# What are these fittings?



## hewhodigsholes (Oct 28, 2020)

So I dug this up today. Doea anyone recognize the green fittings? They're threaded into a galvanized tee, and have what appears to be 1" poly pipe inserted into the bell ends.

And yes, that is orange telecom poly on the right. _facepalm_


----------



## Debo22 (Feb 15, 2015)

Looks like green coated gas piping so you don’t have to wrap it in 10mil tape. I haven’t seen the transitional fittings before.


----------



## skoronesa (Oct 27, 2015)

If they ain't plastic I'd say they're brass nipple extensions. There ain't a union so maybe some type of slip coupling.


----------



## ShtRnsdownhill (Jan 13, 2016)

what a nitemare that is if you got a leak..you gona be diging up till the next joint...


----------



## hewhodigsholes (Oct 28, 2020)

We already bid them a full replacement of the yard line back to the meter. Told them it wasn't worth messing with.



Debo22 said:


> Looks like green coated gas piping so you don’t have to wrap it in 10mil tape.


I thought so too.


----------



## Nazareth (Sep 30, 2017)

If that's on a water service it could be aquatherm


----------



## sparky (Jan 8, 2014)

hewhodigsholes said:


> We already bid them a full replacement of the yard line back to the meter. Told them it wasn't worth messing with.
> 
> 
> I thought so too.


How much was the quote???how many feet is it and how deep does your code make you dig it??


----------



## hewhodigsholes (Oct 28, 2020)

sparky said:


> How much was the quote???how many feet is it and how deep does your code make you dig it??

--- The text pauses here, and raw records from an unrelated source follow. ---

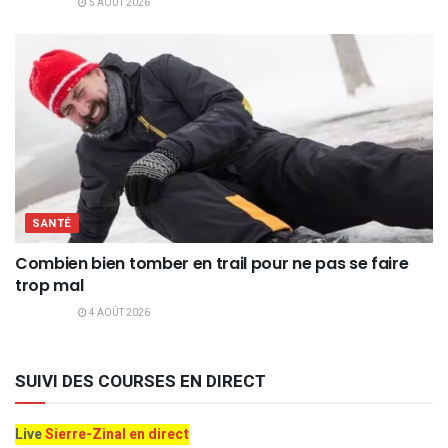
5 AOÛT 2026
SANTÉ
Combien bien tomber en trail pour ne pas se faire
trop mal
4 AOÛT 2026
SUIVI DES COURSES EN DIRECT
Live
Sierre-Zinal en direct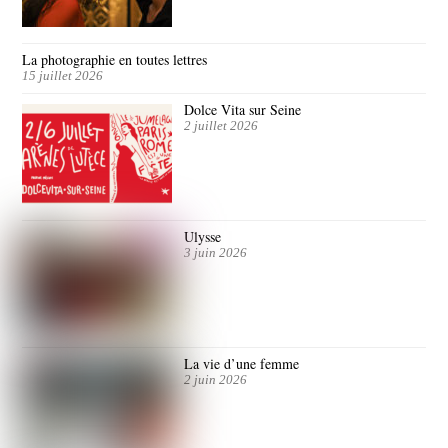
La photographie en toutes lettres
15 juillet 2026
Dolce Vita sur Seine
2 juillet 2026
Ulysse
3 juin 2026
La vie d’une femme
2 juin 2026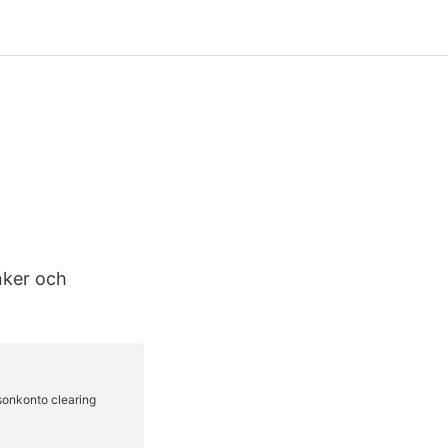
nker och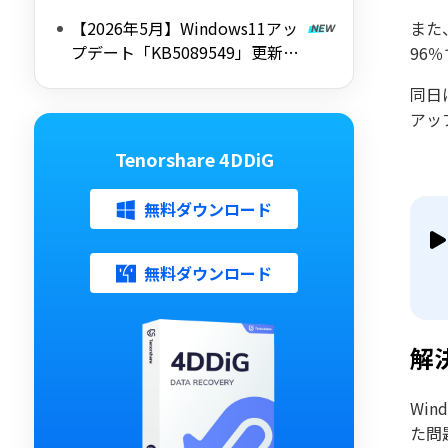
能・不具合・インストール失敗
【2026年5月】Windows11アッ
また、
時の対処法まとめ
プデート「KB5089549」更新内
96
容と既知の不具合、注意点を解
同日
説
アッ
Tenorshare 4DDiG
無料ダウンロード
無料ダウンロード
解
Win
た問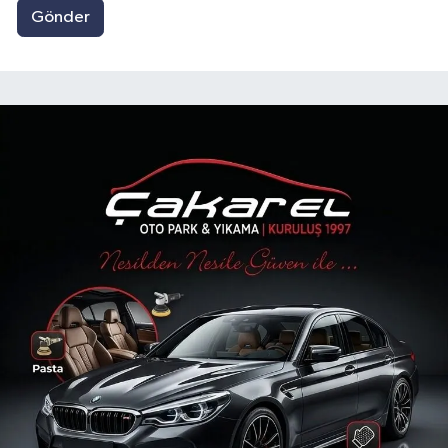
Gönder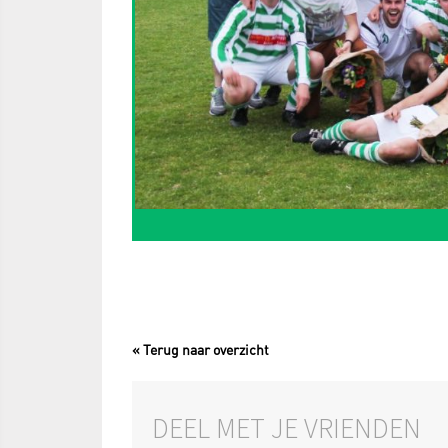
« Terug naar overzicht
DEEL MET JE VRIENDEN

I don't recall the price we gave them. I want to say it was around $3500 cause we had to route it around a pine thicket? It was around 450 ft, and we generally go around 14-24 in deep, depending on the city and surrounding grade.


----------



## Plumbus (Aug 4, 2008)

They look like old threaded steel to plastic transition fittings.


----------